MEMORABILIA

Tensions en Méditerranée: «L’heure du réveil»

L’éditorial du Figaro 

13 septembre 2020.

Par Philippe Gélie

Philippe Gélie
Philippe Gélie Le Figaro

Nul ne veut d’une guerre avec la Turquie, mais la réciproque est-elle vraie? À en juger par la rhétorique et le comportement de Recep Tayyip Erdogan vis-à-vis de ses voisins, on peut en douter. En première ligne, la Grèce voit suffisamment de raisons de s’inquiéter pour engager son réarmement au pas de charge. Une stratégie défensive dans laquelle la France tient un rôle central, avec notamment un accord pour la fourniture de 18 avions de combat Rafale.

Après la solidarité affichée dans des manœuvres communes en Méditerranée orientale, cette mobilisation aux côtés d’Athènes confirmera Emmanuel Macron comme… tête de Turc du néosultan d’Ankara. Personne en Europe, ni au sein de l’Alliance atlantique, ne s’est dressé plus catégoriquement contre les coups de force à répétition d’Erdogan. Les actes suivant aujourd’hui les paroles montrent que la France ne se laisse pas intimider par son ton belliqueux et ses menaces.

C’est un signal important, autour duquel l’Union européenne devrait s’empresser de faire bloc. Il est clair que le différend entre la Turquie et la Grèce (ainsi que Chypre) sur la délimitation du plateau continental et l’exploration de riches gisements gaziers ne pourra être réglé qu’à travers le dialogue ou un arbitrage international. Mais il est tout aussi clair que cela suppose de tenir tête à un autocrate qui se croit tout permis. Soutenir Athènes est tout à l’honneur de la France – c’est aussi le devoir de l’UE, a fortiori quand l’Otan et les États-Unis restent inaudibles.

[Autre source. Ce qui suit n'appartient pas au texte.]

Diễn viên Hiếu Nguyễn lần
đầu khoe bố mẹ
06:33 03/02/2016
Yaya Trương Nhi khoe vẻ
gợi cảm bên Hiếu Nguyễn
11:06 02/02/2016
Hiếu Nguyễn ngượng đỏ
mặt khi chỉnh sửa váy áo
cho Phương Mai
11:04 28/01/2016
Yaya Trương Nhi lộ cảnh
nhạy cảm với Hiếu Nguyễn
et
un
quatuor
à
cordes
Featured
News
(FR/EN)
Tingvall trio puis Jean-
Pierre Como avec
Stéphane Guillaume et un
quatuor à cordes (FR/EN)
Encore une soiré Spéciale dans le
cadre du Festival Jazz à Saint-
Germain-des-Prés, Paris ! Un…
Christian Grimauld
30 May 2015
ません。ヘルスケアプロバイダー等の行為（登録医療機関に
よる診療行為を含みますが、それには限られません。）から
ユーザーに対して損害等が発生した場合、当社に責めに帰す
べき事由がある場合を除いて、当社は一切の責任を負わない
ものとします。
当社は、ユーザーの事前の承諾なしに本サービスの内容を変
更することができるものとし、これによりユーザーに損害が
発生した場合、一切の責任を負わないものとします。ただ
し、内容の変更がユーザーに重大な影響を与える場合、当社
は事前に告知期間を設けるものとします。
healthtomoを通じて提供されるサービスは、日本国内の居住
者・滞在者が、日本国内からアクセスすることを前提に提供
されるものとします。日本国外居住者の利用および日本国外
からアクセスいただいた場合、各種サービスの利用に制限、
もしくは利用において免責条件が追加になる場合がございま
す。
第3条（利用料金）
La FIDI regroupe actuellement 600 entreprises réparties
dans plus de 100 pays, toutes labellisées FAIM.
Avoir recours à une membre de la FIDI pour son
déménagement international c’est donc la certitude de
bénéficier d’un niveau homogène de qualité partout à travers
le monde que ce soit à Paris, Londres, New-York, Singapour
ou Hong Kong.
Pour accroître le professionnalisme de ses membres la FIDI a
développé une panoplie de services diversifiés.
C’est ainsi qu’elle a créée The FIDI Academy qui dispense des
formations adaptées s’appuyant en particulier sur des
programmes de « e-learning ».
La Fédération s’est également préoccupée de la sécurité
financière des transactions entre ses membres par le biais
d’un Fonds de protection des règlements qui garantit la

«Si vis pacem, para bellum»: l’antique conseil de préparer la guerre pour préserver la paix ne vaut pas seulement pour la Grèce. Il s’adresse à l’Europe entière, sommée de se réveiller de son sommeil stratégique. L’instabilité du monde et l’affaiblissement du système multilatéral invitent le Vieux Continent à ne compter que sur ses propres forces.

Derrière la Turquie hostile, il y a l’agressivité russe, la désertion américaine et l’expansionnisme chinois, autant de défis sur le terrain de la puissance. Si les Européens se couchent devant Erdogan, ils risquent de le payer cher et pour longtemps, les drames du passé nous l’ont appris.